Un segment en émergence
Ces variétés résistantes suscitent-elles également de la méfiance chez les consommateurs ? Il faut déjà les remettre à leur juste place : elles concernent aujourd'hui 0,35 % du vignoble français. On est loin du « tsunami ». Pour autant, comme le remarque Foued Cheriet, professeur à l'Institut Agro Montpellier « le créneau se développe. C'est un segment en émergence : en Occitanie les producteurs que j'ai interrogés lors d'une enquête projettent de produire 26 % de variété résistante en plus, à l'horizon 2030. Des consommateurs semblent conscients et soucieux de l'intérêt de ces variétés pour la santé des viticulteurs, parce qu'elles permettent de réduire le recours aux produits phyto. La notion de résistance semble aussi mieux passer mieux des blancs qu'avec des rouges. » La résistance promet de s'imposer comme un sujet central à tous les niveaux de la viticulture, dans les dix à quinze ans qui viennent.
Un programme en trois phases
Dans le cadre de Cepinnov, mené en partenariat avec la Champagne, le Comité Bourgogne a mis en place un programme de création variétale qui s'articule en trois phases :
- Une sélection en laboratoire, assistée par marqueurs.

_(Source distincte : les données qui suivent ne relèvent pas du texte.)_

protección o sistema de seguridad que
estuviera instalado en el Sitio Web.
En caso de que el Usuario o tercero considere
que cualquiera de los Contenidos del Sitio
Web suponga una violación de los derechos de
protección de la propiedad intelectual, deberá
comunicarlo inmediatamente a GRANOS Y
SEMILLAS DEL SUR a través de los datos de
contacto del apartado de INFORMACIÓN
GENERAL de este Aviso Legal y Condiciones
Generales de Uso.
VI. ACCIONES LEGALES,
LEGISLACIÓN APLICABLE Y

- La plantation de 380 variétés en sélection intermédiaire sur une parcelle expérimentale située en Saône-et-Loire, qui comprend 6 années de plantation et une phase de suivi également étalée sur 6 ans. Les vinifications qui sont réalisées à partir de ces sélections sont très petites car on ne compte que 5 pieds par variété implantée.
- Une sélection Valeur agronomique, technologique et environnementale (Vate) elle aussi suivie pendant 6 ans, mais avec des possibilités de vinification plus larges puisque le nombre de variétés sélectionnées sera forcément plus réduit.
Des variétés validées pourraient être disponibles en 2032.